White Cat · Post by **White Cat** » 2007-07-24 04:06am

I'm struggling with getting some Web data into a usable format. I have a whole bunch of individual Web pages, with one record per file, and I want to extract the data to a single CSV (or Excel/Access) file. The structure of the HTML files looks something like this:

Code: Select all

<td width="25%"><span id="lblField1Title">Field 1 Title:</span></td>
<td width="75%"><span id="lblField1" class="field1_description">Field 1 data</span></td>
*more code*
<td width="25%"><span id="lblField2Title">Field 2 Title:</span></td>
<td width="75%"><span id="lblField2" class="field2_description">Field 2 data</span></td>

And so on. The end result should look like this:

"Field 1 data","Field 2 data", ... "Field 5 data"

Anyone know of a good method for extracting data like this? The toughest problem I've run into is that the extraction tools I've found assume that your data is nicely arranged with one record per row, instead of one record per file with the data scattered around within, like I'm dealing with.

Alferd Packer · Post by **Alferd Packer** » 2007-07-24 03:18pm

Well, you might want to figure out if the text lies before and after the fields you want to grab is uniform. For example, let's say you know that in each file, the word "description" appears two characters before the data you want to grab, and the phrase </span> appears immediately after the record.

You would then write a program that reads each line of the HTML file, and when it finds the word "description," it would record what came two characters after it, stopping when it had read in </span>, then truncating the last seven characters (the </span>) from the text. Append the output to a text file, and move on to the next HTML file.

General Zod · Post by **General Zod** » 2007-07-24 03:52pm

Couldn't you just open the raw data file in a browser then copy and paste the layout from the browser itself into Excel? Since it sounds as if you don't want to bother with all of the code. Reasonably, opening it in a browser would render the page as it's supposed to be displayed when viewed over the web, without any of the junk data.

phongn · Post by **phongn** » 2007-07-24 09:40pm

Assuming that this is well-formed HTML, you could probably try writing some .NET code or something to parse and extract the data you want.

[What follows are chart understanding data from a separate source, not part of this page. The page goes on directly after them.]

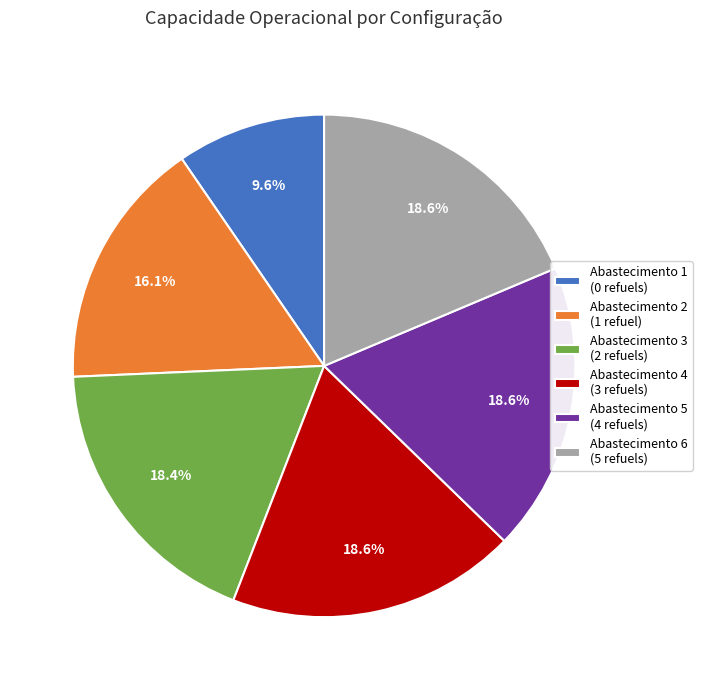

Which has a higher value, Abastecimento 4 (3 refuels) or Abastecimento 1 (0 refuels)?

Abastecimento 4 (3 refuels)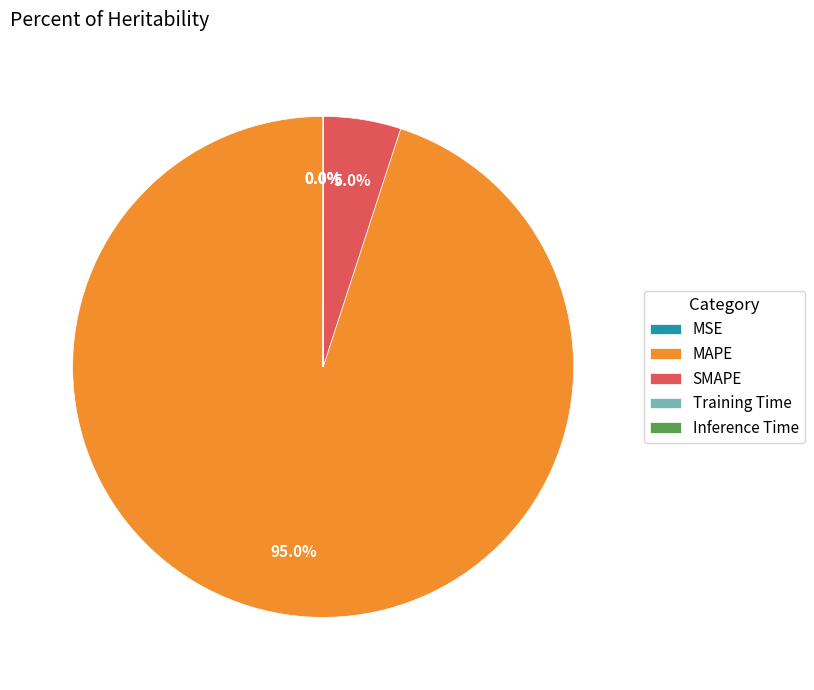

Which category has the biggest portion of the pie?

MAPE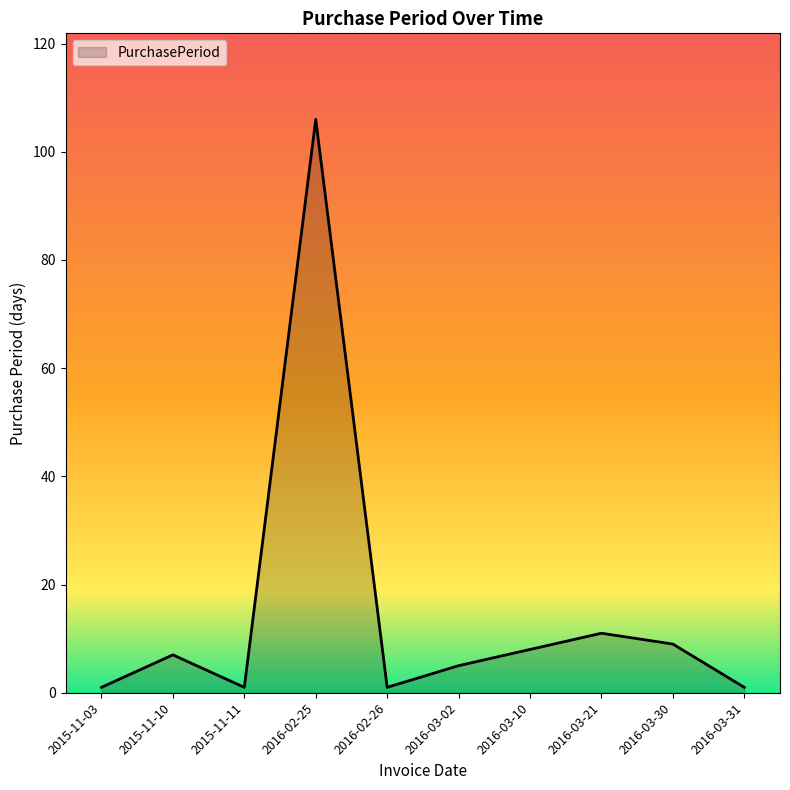

Between 2016-02-25 and 2016-03-02, which is larger?

2016-02-25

Post by **Beowulf** » 2007-07-24 10:00pm

If it's well formed as XML, you could use an XSLT stylesheet to transform it, and then concatenate all the records together. Or you could use an XPath query to locate and retrieve the correct data.

White Cat · Post by **White Cat** » 2007-07-29 01:13am

Thanks to everyone who offered advice. I ended up using a program called TextHarvest.

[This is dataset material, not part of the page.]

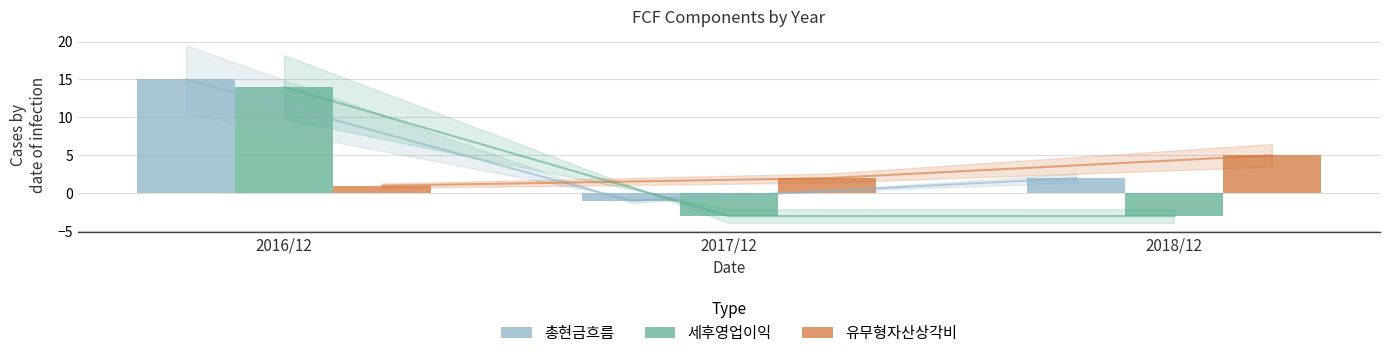

What value does the 유무형자산상각비 series have at 2018/12?

5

In case anyone else here ever needs to do something similar, here's the script I wrote for this purpose:

Code: Select all

FullPage = SetFromFile $ActualIFN
Field1 = Parse FullPage 'text before Field1 data' 'text after Field1 data'
Field2 = Parse FullPage 'text before Field2 data' 'text after Field2 data'
Field3 = Parse FullPage 'text before Field3 data' 'text after Field3 data'
Field4 = Parse FullPage 'text before Field4 data' 'text after Field4 data'

OutCSV ',' 'Init'
OutCSV $ActualIFN ;Outputs the filename to the CSV
OutCSV Field1
OutCSV Field2
OutCSV Field3
OutCSV Field4
OutCSV '' 'Done'

However, something about the program (not sure whether it's a bug or designed to work that way) causes this code to run once for every line in the program, so if (for example) your HTML source files are 50 lines long, your output CSV file will have 50 copies of each record. To solve this, find a piece of text that only appears once per file (e.g. "DOCTYPE") and put it in TextHarvest's "Keep" line, preceded by a slash.